Il me semble que le Sauveur Jésus m'a dit, il y a quelque temps: 'Ma fille, plus une âme avance dans la soumission et la fidélité à Dieu et l’humilité, plus elle avance dans la hiérarchie des communications avec Dieu. Soyez-moi fidèle, soyez soumise à mon Père, soyez humble.' C'est pour cela que je tâche de faire en tout sa volonté et que je me défie complètement de moi-même. Le Sauveur Jésus m'a dit encore qu'il y a deux sortes de communications de Dieu à l’âme: la première sensible et la seconde insensible.

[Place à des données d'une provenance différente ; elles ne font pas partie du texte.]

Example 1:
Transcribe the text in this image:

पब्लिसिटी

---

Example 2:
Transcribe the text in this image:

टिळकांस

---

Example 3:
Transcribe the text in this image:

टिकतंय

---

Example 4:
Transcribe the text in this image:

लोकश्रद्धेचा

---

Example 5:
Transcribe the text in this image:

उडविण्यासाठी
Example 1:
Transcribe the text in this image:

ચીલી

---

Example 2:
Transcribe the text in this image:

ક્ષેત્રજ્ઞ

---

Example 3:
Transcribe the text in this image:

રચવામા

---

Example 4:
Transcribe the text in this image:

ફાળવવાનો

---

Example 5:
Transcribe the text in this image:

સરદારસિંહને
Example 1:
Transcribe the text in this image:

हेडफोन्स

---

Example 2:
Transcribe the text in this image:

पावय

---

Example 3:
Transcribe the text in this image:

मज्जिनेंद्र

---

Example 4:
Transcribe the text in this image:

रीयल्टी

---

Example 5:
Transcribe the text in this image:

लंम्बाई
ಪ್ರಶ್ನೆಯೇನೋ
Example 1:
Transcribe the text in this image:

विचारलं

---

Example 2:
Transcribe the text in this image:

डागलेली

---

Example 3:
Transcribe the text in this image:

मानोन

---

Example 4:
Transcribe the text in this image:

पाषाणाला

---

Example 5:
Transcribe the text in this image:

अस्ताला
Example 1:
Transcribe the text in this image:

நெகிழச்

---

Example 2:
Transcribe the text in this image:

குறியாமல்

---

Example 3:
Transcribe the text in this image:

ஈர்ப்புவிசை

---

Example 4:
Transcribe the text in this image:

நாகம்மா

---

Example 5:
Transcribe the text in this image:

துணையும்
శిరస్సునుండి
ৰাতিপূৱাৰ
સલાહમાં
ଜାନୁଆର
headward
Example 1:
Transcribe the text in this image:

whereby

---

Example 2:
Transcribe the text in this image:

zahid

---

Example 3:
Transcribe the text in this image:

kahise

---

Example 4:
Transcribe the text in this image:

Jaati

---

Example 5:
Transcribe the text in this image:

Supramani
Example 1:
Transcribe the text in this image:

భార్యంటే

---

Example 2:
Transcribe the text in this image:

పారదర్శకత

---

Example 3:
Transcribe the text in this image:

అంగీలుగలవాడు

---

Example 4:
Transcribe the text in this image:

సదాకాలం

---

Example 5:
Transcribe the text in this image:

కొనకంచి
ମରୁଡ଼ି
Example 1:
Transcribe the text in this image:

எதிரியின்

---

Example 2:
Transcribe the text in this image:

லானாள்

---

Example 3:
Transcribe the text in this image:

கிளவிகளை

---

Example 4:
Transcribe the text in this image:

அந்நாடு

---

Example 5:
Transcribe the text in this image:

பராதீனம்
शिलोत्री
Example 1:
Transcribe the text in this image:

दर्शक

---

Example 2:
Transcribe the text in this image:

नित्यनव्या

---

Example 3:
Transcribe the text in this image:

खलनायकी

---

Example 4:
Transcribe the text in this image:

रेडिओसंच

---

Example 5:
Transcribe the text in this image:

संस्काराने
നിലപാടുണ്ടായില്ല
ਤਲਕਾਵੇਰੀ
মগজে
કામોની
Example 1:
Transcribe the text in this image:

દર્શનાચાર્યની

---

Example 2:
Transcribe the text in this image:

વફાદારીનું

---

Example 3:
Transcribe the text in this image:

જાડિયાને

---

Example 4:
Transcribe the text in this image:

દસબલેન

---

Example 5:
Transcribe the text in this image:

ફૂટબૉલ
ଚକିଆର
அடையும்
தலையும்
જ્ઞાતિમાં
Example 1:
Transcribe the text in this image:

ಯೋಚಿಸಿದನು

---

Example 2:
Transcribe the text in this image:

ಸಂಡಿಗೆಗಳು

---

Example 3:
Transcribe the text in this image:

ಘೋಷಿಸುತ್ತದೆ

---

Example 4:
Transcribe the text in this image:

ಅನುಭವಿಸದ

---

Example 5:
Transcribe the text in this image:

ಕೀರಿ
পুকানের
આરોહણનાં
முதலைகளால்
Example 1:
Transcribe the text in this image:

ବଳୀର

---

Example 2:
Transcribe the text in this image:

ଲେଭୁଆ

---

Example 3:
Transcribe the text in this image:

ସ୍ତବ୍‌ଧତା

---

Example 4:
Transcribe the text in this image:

Quand Dieu fait connaître à l'âme les dons et les grâces qu'il lui fait, il y a communication sensible; quand il les lui cache, il y a communication insensible... Dieu ne conduit pas toutes les âmes par le même chemin; il fait suivre aux unes la route du Calvaire et place les autres sur le Thabor, pour un temps, pour placer ensuite celles-ci sur le Calvaire et celles-là sur le Thabor...

 

8-3-Un cours de théologie mystique

 

Le Père Darbins, curé et directeur spirituel de Marie Lataste devait se sentir parfois débordé devant les "cours" de théologie et les enseignements concernant la vie mystique que recevait sa dirigée. Aussi, un jour, lui demanda-t-il d'interroger Jésus sur l'entrée et les progrès d'une âme dans la perfection.

 

Marie Lataste lui répondit le 10 septembre 1843. (Lettre 17) Voici les lumières qu'il plut au Sauveur de lui donner à ce sujet: "Quand une âme est en état de grâce et désire entrer et s’avancer dans la perfection, elle s’humilie profondément devant Dieu. Elle reconnaît que par elle-même elle n’est que péché, qu'il lui est impossible de faire le bien et qu'elle a un besoin permanent et continuel du secours de Dieu...

 

Comme Dieu ne résiste point aux humbles, il inspire confiance à cette âme... il l’attire vers lui, il souffle en elle peu à peu le feu d’une charité qui croît de plus en plus... et qui fait que cette âme ne désire que Dieu, ne cherche que Dieu, ne veut que Dieu... La lumière qu'elle cherche n'est point celle du soleil, mais celle de la grâce, qui est la lumière de Dieu éclairant les âmes... Ainsi cette âme étouffe les sentiments de la nature, maîtrise ses passions... pour ne suivre que celle de l’esprit de Dieu...

 

Plus elle avance dans le chemin de la perfection... plus elle comprend qu'il n'y a qu'un seul mal, le péché, parce qu'il éloigne de Dieu; qu'il n'y a qu'un seul bien, Dieu et son amour...

 

L'âme... ne cherche plus que Dieu et l’accomplissement de sa volonté. Elle s’abandonne tout à Dieu... elle garde ses yeux attachés sur Dieu et marche au souffle de la grâce vers la perfection... Elle peut s’abandonner à Dieu... qui la conduira sûrement au port du salut. Quelquefois Dieu paraîtra sommeiller: des tempêtes surgiront... mais comme c'est toujours Dieu qui commande aux vents déchaînés et qui les arrête par sa parole, l'âme est en sûreté, son salut reposant sur la confiance qu'elle a dans le Sauveur..."


[1] Son directeur, le Père Pierre Darbins.